Even the U.S. Food and Drug Administration—which has approved more than 40 AI products in the past five years—says “the potential of digital health is nothing short of revolutionary.”
Yet many health industry experts fear AI-based products won’t be able to match the hype. Many doctors and consumer advocates fear that the tech industry, which lives by the mantra “fail fast and fix it later,” is putting patients at risk—and that regulators aren’t doing enough to keep consumers safe.
Early experiments in AI provide reason for caution, said Mildred Cho, a professor of pediatrics at Stanford’s Center for Biomedical Ethics.
Systems developed in one hospital often flop when deployed in a different facility, Cho said. Software used in the care of millions of Americans has been shown to discriminate against minorities. And AI systems sometimes learn to make predictions based on factors that have less to do with disease than the brand of MRI machine used, the time a blood test is taken or whether a patient was visited by a chaplain.
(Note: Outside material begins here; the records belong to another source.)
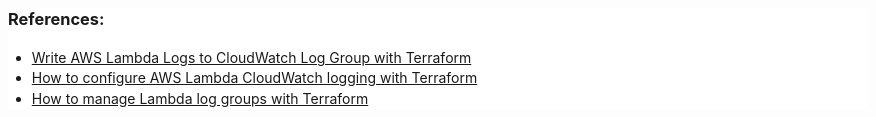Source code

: ### References:

- [Write AWS Lambda Logs to CloudWatch Log Group with Terraform](https://stackoverflow.com/questions/59949808/write-aws-lambda-logs-to-cloudwatch-log-group-with-terraform)
- [How to configure AWS Lambda CloudWatch logging with Terraform](https://technotrampoline.com/articles/how-to-configure-aws-lambda-cloudwatch-logging-with-terraform/)
- [How to manage Lambda log groups with Terraform](https://advancedweb.hu/how-to-manage-lambda-log-groups-with-terraform/)
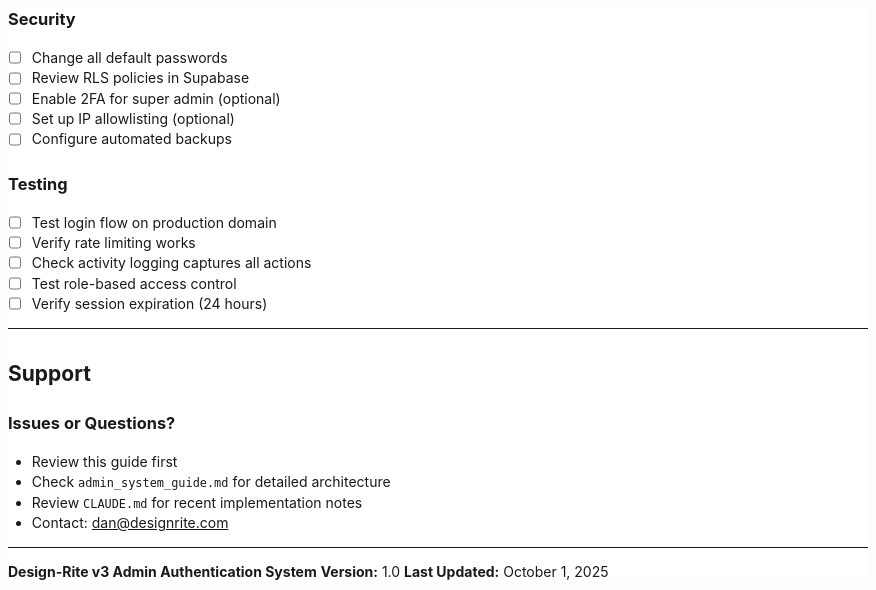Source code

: ### Security
- [ ] Change all default passwords
- [ ] Review RLS policies in Supabase
- [ ] Enable 2FA for super admin (optional)
- [ ] Set up IP allowlisting (optional)
- [ ] Configure automated backups

### Testing
- [ ] Test login flow on production domain
- [ ] Verify rate limiting works
- [ ] Check activity logging captures all actions
- [ ] Test role-based access control
- [ ] Verify session expiration (24 hours)

---

## Support

### Issues or Questions?
- Review this guide first
- Check `admin_system_guide.md` for detailed architecture
- Review `CLAUDE.md` for recent implementation notes
- Contact: dan@designrite.com

---

**Design-Rite v3 Admin Authentication System**
**Version:** 1.0
**Last Updated:** October 1, 2025
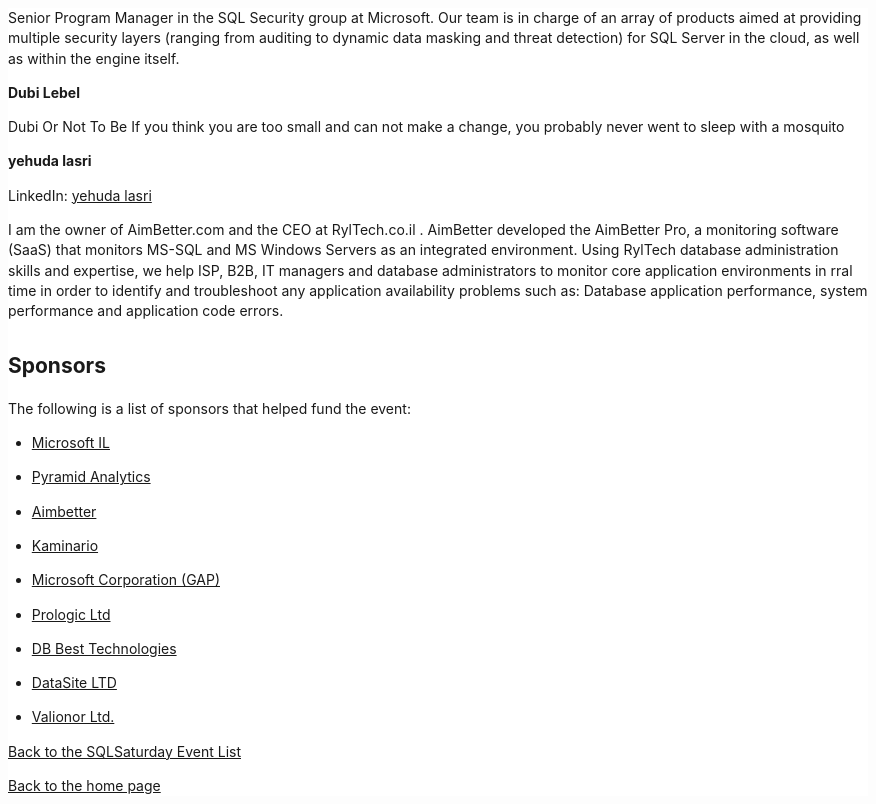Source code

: Senior Program Manager in the SQL Security group at Microsoft. Our team is in charge of an array of products aimed at providing multiple security layers (ranging from auditing to dynamic data masking and threat detection) for SQL Server in the cloud, as well as within the engine itself.
 
**Dubi Lebel**
 
Dubi Or Not To Be
If you think you are too small and can not make a change, you probably never went to sleep with a mosquito
 
**yehuda lasri**
 
LinkedIn: [yehuda lasri](https://www.linkedin.com/in/yehuda-lasri-06270214/)
 
I am the owner of AimBetter.com and the CEO at RylTech.co.il .
AimBetter developed the AimBetter Pro, a monitoring software (SaaS) that monitors MS-SQL and MS Windows Servers as an integrated environment.
Using RylTech database administration skills and expertise, we help ISP, B2B, IT managers and database administrators to monitor core application environments in rral time in order to identify and troubleshoot any application availability problems such as: Database application performance, system performance and application code errors.
 
 
 
## <a name="sponsors"></a>Sponsors
The following is a list of sponsors that helped fund the event:
 
- [Microsoft IL](https://azure.microsoft.com/en-us/)
 
- [Pyramid Analytics](http://www.PyramidAnalytics.com)
 
- [Aimbetter](http://www.aimbetter.com/)
 
- [Kaminario](http://www.kaminario.com)
 
- [Microsoft Corporation (GAP)](http://www.microsoft.com/en-us/server-cloud/products/sql-server/)
 
- [Prologic Ltd](http://prologic.co.il/)
 
- [DB Best Technologies](http://www.dbbest.com)
 
- [DataSite LTD](http://datasite.co.il)
 
- [Valionor Ltd.](http://www.valinor.co.il)
 
[Back to the SQLSaturday Event List](/past)
 
[Back to the home page](/index)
In one case, AI software incorrectly concluded that people with pneumonia were less likely to die if they had asthma, an error that could have led doctors to deprive asthma patients of the extra care they need.
“It’s only a matter of time before something like this leads to a serious health problem,” said Steven Nissen, chairman of cardiology at the Cleveland Clinic.
Medical AI, which pulled in $1.6 billion in venture capital funding in the third quarter alone, is “nearly at the peak of inflated expectations,” concluded a July report from the research company Gartner. “As the reality gets tested, there will likely be a rough slide into the trough of disillusionment.”
Experts such as Bob Kocher, a partner at the venture capital firm Venrock, are more blunt. “Most AI products have little evidence to support them,” Kocher said. Some risks won’t become apparent until an AI system has been used by large numbers of patients. “We’re going to keep discovering a whole bunch of risks and unintended consequences of using AI on medical data,” Kocher said.
None of the AI products sold in the U.S. have been tested in randomized clinical trials, the strongest source of medical evidence, Topol said. The first and only randomized trial of an AI system—which found that colonoscopy with computer-aided diagnosis found more small polyps than standard colonoscopy—was published online in October.
Yet the majority of AI devices don’t require FDA approval.
“None of the companies that I have invested in are covered by the FDA regulations,” Kocher said.
Legislation passed by Congress in 2016—and championed by the tech industry—exempts many types of medical software from federal review, including certain fitness apps, electronic health records and tools that help doctors make medical decisions.
There’s been little research on whether the 320,000 medical apps now in use actually improve health, according to a report on AI published Dec. 17 by the National Academy of Medicine.
“Almost none of the [AI] stuff marketed to patients really works,” said Ezekiel Emanuel, professor of medical ethics and health policy in the Perelman School of Medicine at the University of Pennsylvania.
Some software developers don’t bother to apply for FDA clearance or authorization, even when legally required, according to a 2018 study in Annals of Internal Medicine.
Industry analysts say that AI developers have little interest in conducting expensive and time-consuming trials. “It’s not the main concern of these firms to submit themselves to rigorous evaluation that would be published in a peer-reviewed journal,” said Joachim Roski, a principal at Booz Allen Hamilton, a technology consulting firm, and co-author of the National Academy’s report. “That’s not how the U.S. economy works.”